Sarebbe privo quindi di ogni giuridica giustificazione negare tali finalità insite nell’istituto della rendita INAIL nell’ipotesi di separazione allorchè si debbano valutare le disponibilità economiche del coniuge per il riconoscimento del suo obbligo di mantenimento nei confronti dell’altro coniuge e per la determinazione del relativo assegno.

Correttamente pertanto la Corte d’Appello ne ha tenuto conto.

Nè, contrariamente a quanto si sostiene con il secondo motivo, la sentenza impugnata è incorsa in un vizio di motivazione laddove, dopo aver riconosciuto la necessità per il S. di cure ed assistenza cui far fronte con detta rendita, ha attribuito poi natura reddituale alla rendita medesima. Le ragioni sopra esposte sulla natura e sulle finalità della rendita INAIL giustificano la coesistente finalità di assicurare nel contempo le esigenze di cura dell’assicurato con quelle economi che dei familiari e comportano pertanto la necessità che in essa trovino entrambe soddisfazione, come del resto ha fatto la Corte d’Appello, che di tale coesistenza si è fatta carico, riducendo rispetto alla decisione del Tribunale l’entità dell’assegno nella misura determinata a seguito di un apprezzamento di merito non sindacabile in sede di legittimità.
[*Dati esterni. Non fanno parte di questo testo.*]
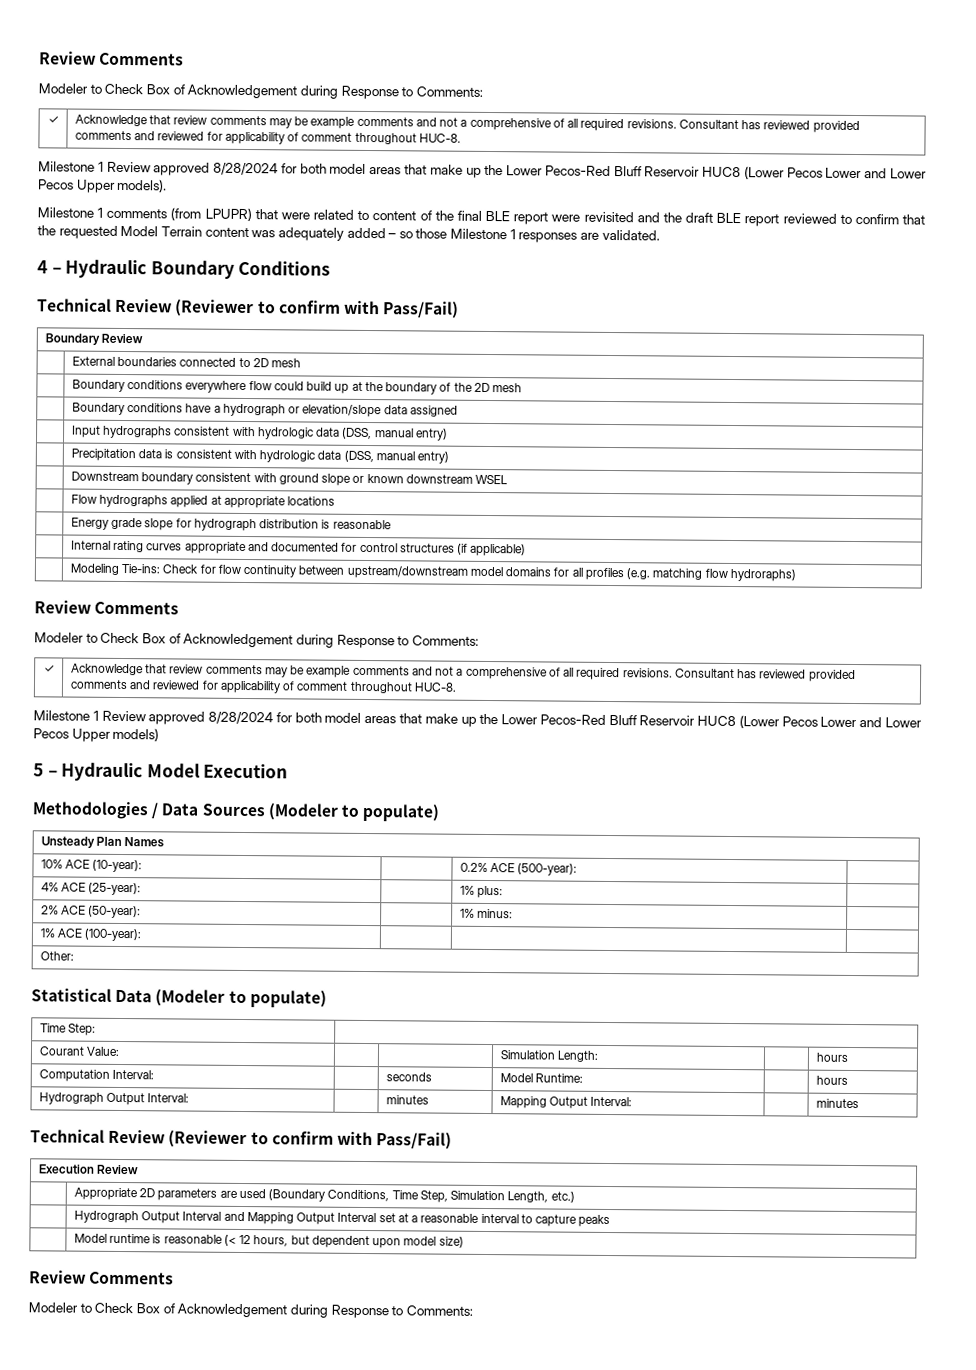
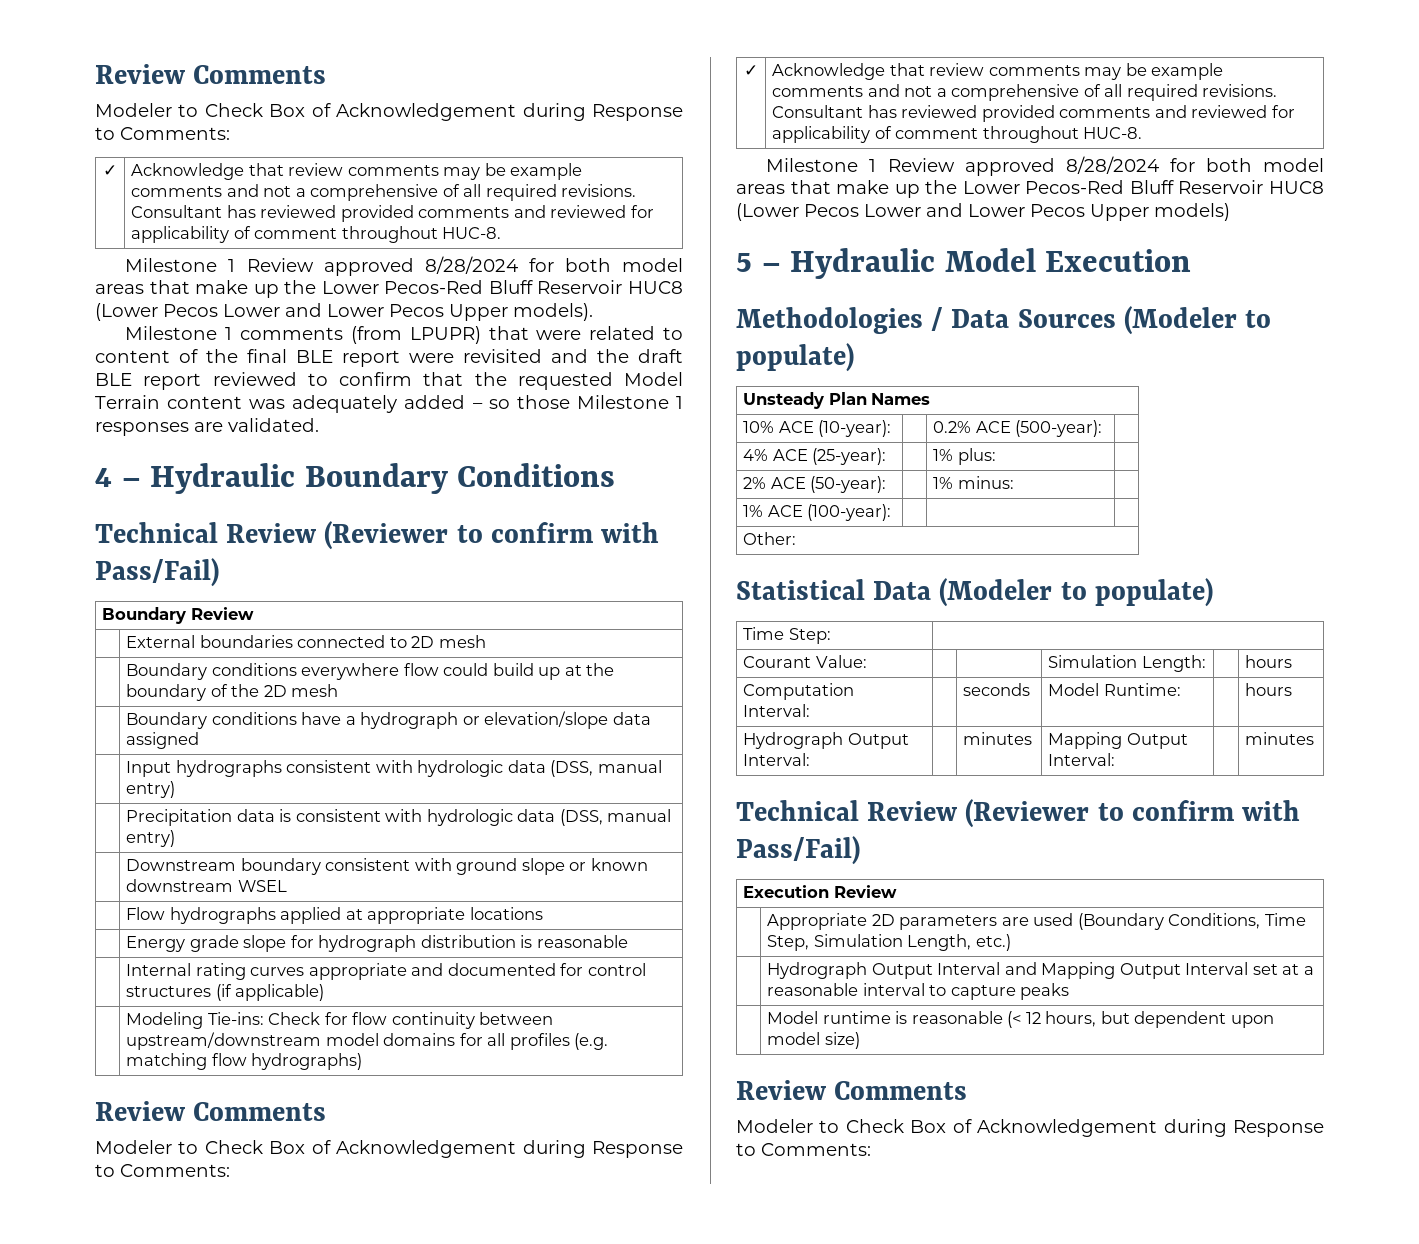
[729,568,796,582] hydroraphs) -> [251,1053,363,1070] hydrographs)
Con l’unico motivo del ricorso incidentale L.D. lamenta che la Corte d’Appello, nel ridurre l’assegno, abbia tenuto conto dell’età avanzata del marito e delle sue condizioni economiche ma non abbia considerato che lei è del tutto priva di reddito, ha settantatre anni, è affetta da tutte le patologie legate all’età ed il marito dispone dell’intera casa coniugale in comunione mentre lei è costretta a pagare un canone di locazione di Euro 521,81 mensili.

Il ricorso, privo di qualsiasi riferimento ad una delle ipotesi di cui all’art. 360 c.p.c., è comunque infondato, avendo la Corte d’Appello fornito un’adeguata motivazione in ordine alla riduzione, peraltro modesta, dell’importo dell’assegno attraverso la comparazione della situazione dei due coniugi non solo sotto il profilo economico ma anche in relazione all’età ed alle loro condizioni di salute.

A fronte di una tale esaustiva motivazione la ricorrente pone il problema sotto un profilo meramente unilaterale, senza riferimento cioè alle condizioni dell’altro coniuge. Per quanto riguarda poi l’affermazione in ordine alla sua sistemazione abitativa per la quale corrisponderebbe un canone mensile di oltre 500,00 Euro, si rileva che la Corte d’Appello ha affermato che “nulla si sa” al riguardo, senza che da parte della ricorrente tale specifica affermazione sia stata contestata con esplicito riferimento ad eventuali risultanze di segno contrario che sarebbero emerse in sede di merito. Nè a tal fine è utilizzabile la documentazione allegata al ricorso che riguarderebbe il contratto di locazione e la quietanza del canone relativo al mese di Febbraio 2006 in considerazione della preclusione prevista dall’art. 372 c.p.c..

Il rigetto di entrambi i ricorsi giustifica pienamente la totale compensazione delle spese fra le parti.

P.Q.M.

LA CORTE SUPREMA DI CASSAZIONE Riunisce i ricorsi e li rigetta. Compensa fra le parti le spese del presente giudizio di legittimità.

Così deciso in Roma, il 11 febbraio 2010.